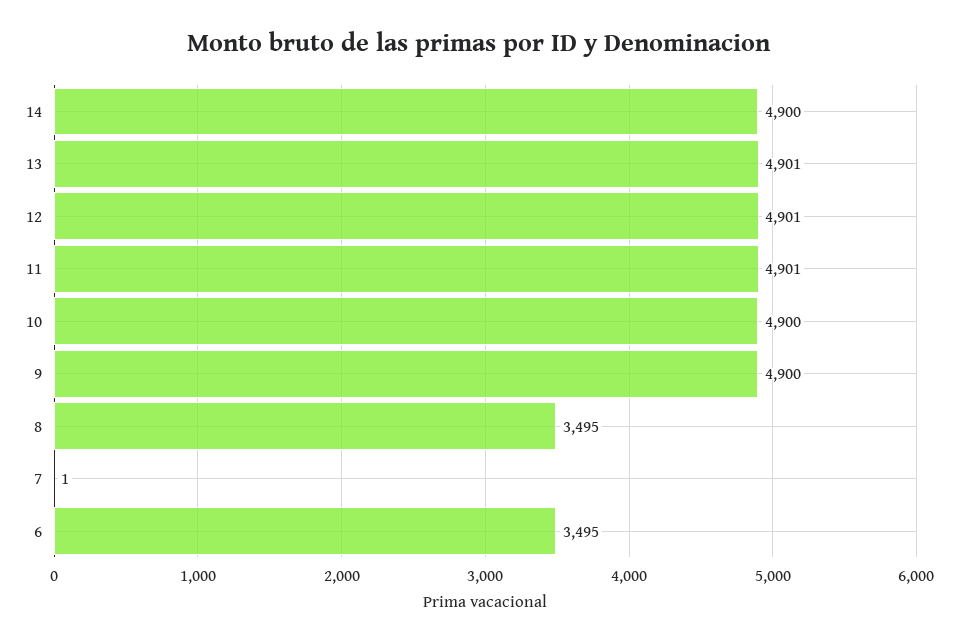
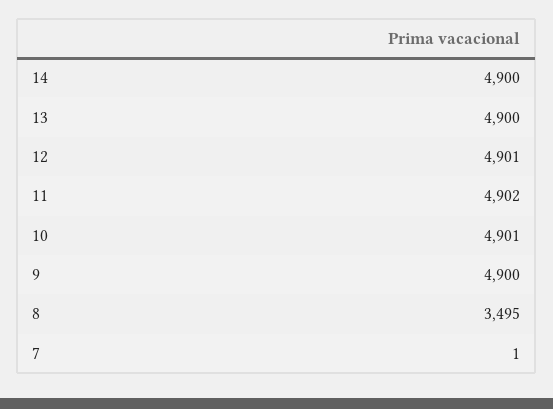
13: 4901 -> 4900
11: 4901 -> 4902
10: 4900 -> 4901
6: 3495 -> none

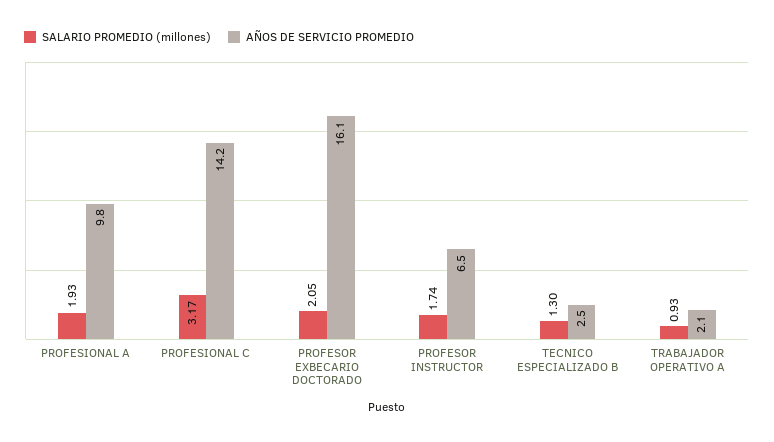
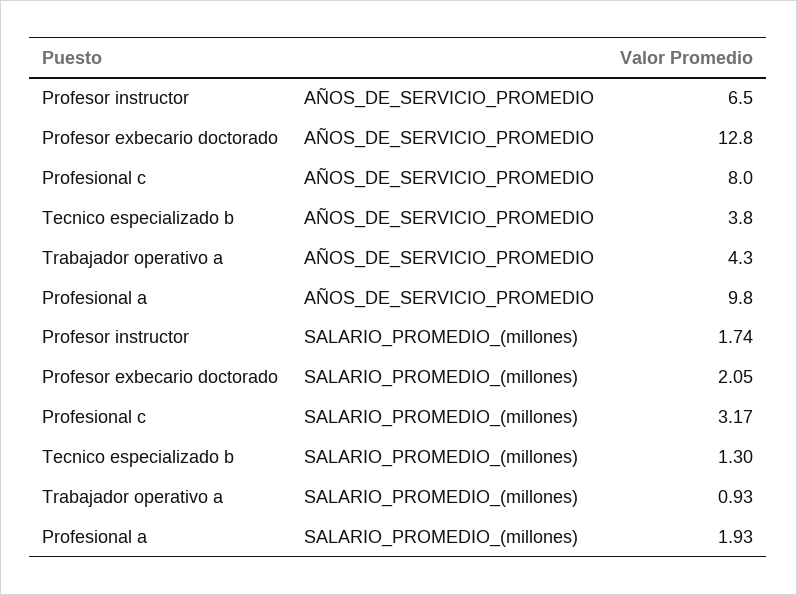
AÑOS DE SERVICIO PROMEDIO, PROFESIONAL C: 14.2 -> 8
AÑOS DE SERVICIO PROMEDIO, PROFESOR EXBECARIO DOCTORADO: 16.1 -> 12.8
AÑOS DE SERVICIO PROMEDIO, TECNICO ESPECIALIZADO B: 2.5 -> 3.8
AÑOS DE SERVICIO PROMEDIO, TRABAJADOR OPERATIVO A: 2.1 -> 4.3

+++++

(WORK ITEM) Go through the entries above and count the lines containing "AÑOS". Give the number only.

(YOUR RESPONSE) 4